- _Texto em excerto_:
---------------

Crónica Feitos & Feitios de João Amendoeira Peixoto in Jornal Cidade de Tomar de 22 Março de 2019
Inéditos sobre Fernando Pessoa: As Crónicas de Francisco Peixoto
Bourbon para o Jornal Cidade de Tomar – Parte 1
Dou início a um novo
tema, que deverá arrastar-se por várias edições, resultante de
uma pesquisa algorítmica de algo tão simples como: Peixoto +
Fernando Pessoa, cujo resultado foi encontrar inesperadamente todo um
espólio literário nos arquivos do Jornal Cidade de Tomar, de
um colaborador que conheceu Fernando Pessoa nas tertúlias de Lisboa.
A coincidência é enorme mas resulta de um facto, o apelido
“Peixoto” a origem desta aproximação, em tom de brincadeira,
prevista ou não por Fernando Pessoa, não sabemos.
O poeta português foi
noticiado no Jornal Cidade de Tomar durante a década de 80,
pela mão de Francisco Peixoto Bourbon, que nos deixou um precioso
património escrito sobre o poeta português. (1)
Francisco Peixoto Bourbon
foi para Lisboa estudar agronomia em 1927, tendo conseguido aos 22
anos ser admitido como o benjamim da tertúlia do Café Montanha, na
Baixa de Lisboa, onde participavam Fernando Pessoa e outros confrades
das mais diversas lides artísticas e intelectuais. Bourbon
revela-nos que conheceu Pessoa nos seus últimos cinco anos de vida,
destacando a importância do Café Montanha na vida quotidiana do
poeta, que é habitualmente associado ao Café Martinho, às
Brasileiras do Chiado e do Rossio, ao Restaurante Irmãos Unidos e ao
Martinho da Arcada. (1) (2)
A ligação de Peixoto
Bourbon como colaborador do jornal tomarense resulta de uma conversa
com o Dr. Romualdo Mella, chefe de redação do Jornal Cidade de
Tomar em 1980, onde percebeu que seria dos poucos, ainda vivos,
que participou nas tertúlias pessoanas. (1)

---------------

Dados de compreensão de gráficos:
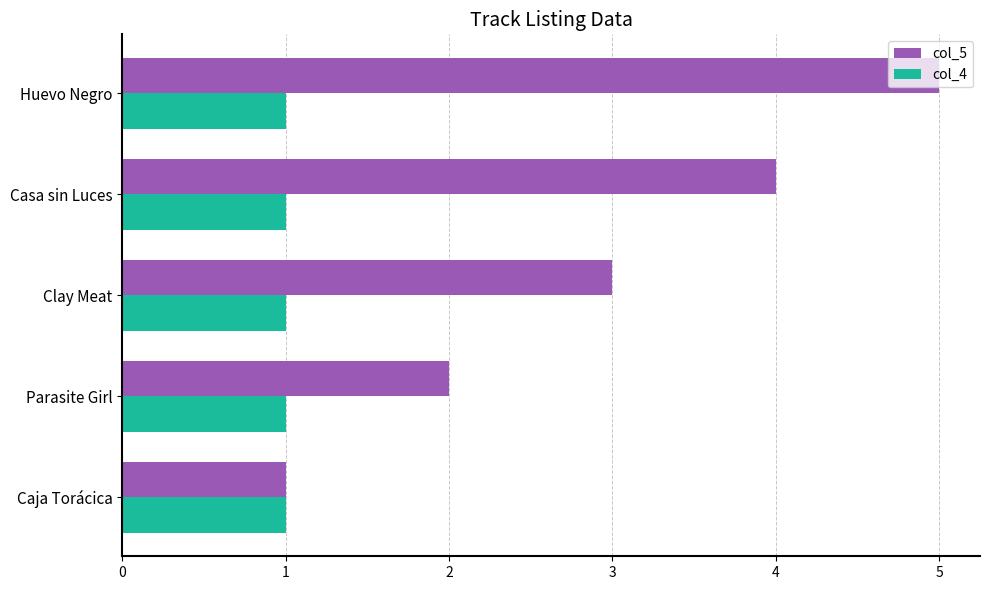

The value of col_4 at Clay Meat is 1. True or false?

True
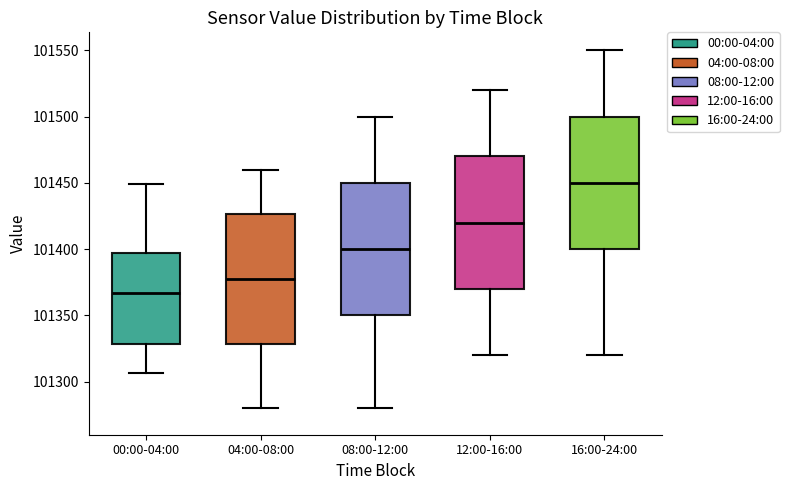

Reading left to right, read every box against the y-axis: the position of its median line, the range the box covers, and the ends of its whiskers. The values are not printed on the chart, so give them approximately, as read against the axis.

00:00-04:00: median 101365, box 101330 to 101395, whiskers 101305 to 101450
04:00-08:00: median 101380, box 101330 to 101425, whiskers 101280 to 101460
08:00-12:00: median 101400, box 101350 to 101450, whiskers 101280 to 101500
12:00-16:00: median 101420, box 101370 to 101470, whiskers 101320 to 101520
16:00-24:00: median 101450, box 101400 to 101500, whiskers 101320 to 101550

---------------

- _Tarefas do exercício_:
A: Diga se cada afirmação está de acordo com a crónica sobre Fernando Pessoa e responda sim ou não, citando as palavras da crónica que o decidem: (i) Francisco Peixoto Bourbon foi para Lisboa estudar agronomia em 1927; (ii) Bourbon conheceu Pessoa nos últimos dez anos de vida do poeta; (iii) Romualdo Mella era chefe de redação do Jornal Cidade de Tomar em 1980.
B: Volte a escrever toda a listagem e troque "y-axis" por "vertical axis", sem alterar mais nada. Deixe as imagens de fora.
A crónica e a listagem não têm qualquer relação entre si.

- _Respostas_:
A:
(i) Sim: "foi para Lisboa estudar agronomia em 1927".
(ii) Não: "conheceu Pessoa nos seus últimos cinco anos de vida".
(iii) Sim: "chefe de redação do Jornal Cidade de Tomar em 1980".

B:
The value of col_4 at Clay Meat is 1. True or false?

True

Reading left to right, read every box against the vertical axis: the position of its median line, the range the box covers, and the ends of its whiskers. The values are not printed on the chart, so give them approximately, as read against the axis.

00:00-04:00: median 101365, box 101330 to 101395, whiskers 101305 to 101450
04:00-08:00: median 101380, box 101330 to 101425, whiskers 101280 to 101460
08:00-12:00: median 101400, box 101350 to 101450, whiskers 101280 to 101500
12:00-16:00: median 101420, box 101370 to 101470, whiskers 101320 to 101520
16:00-24:00: median 101450, box 101400 to 101500, whiskers 101320 to 101550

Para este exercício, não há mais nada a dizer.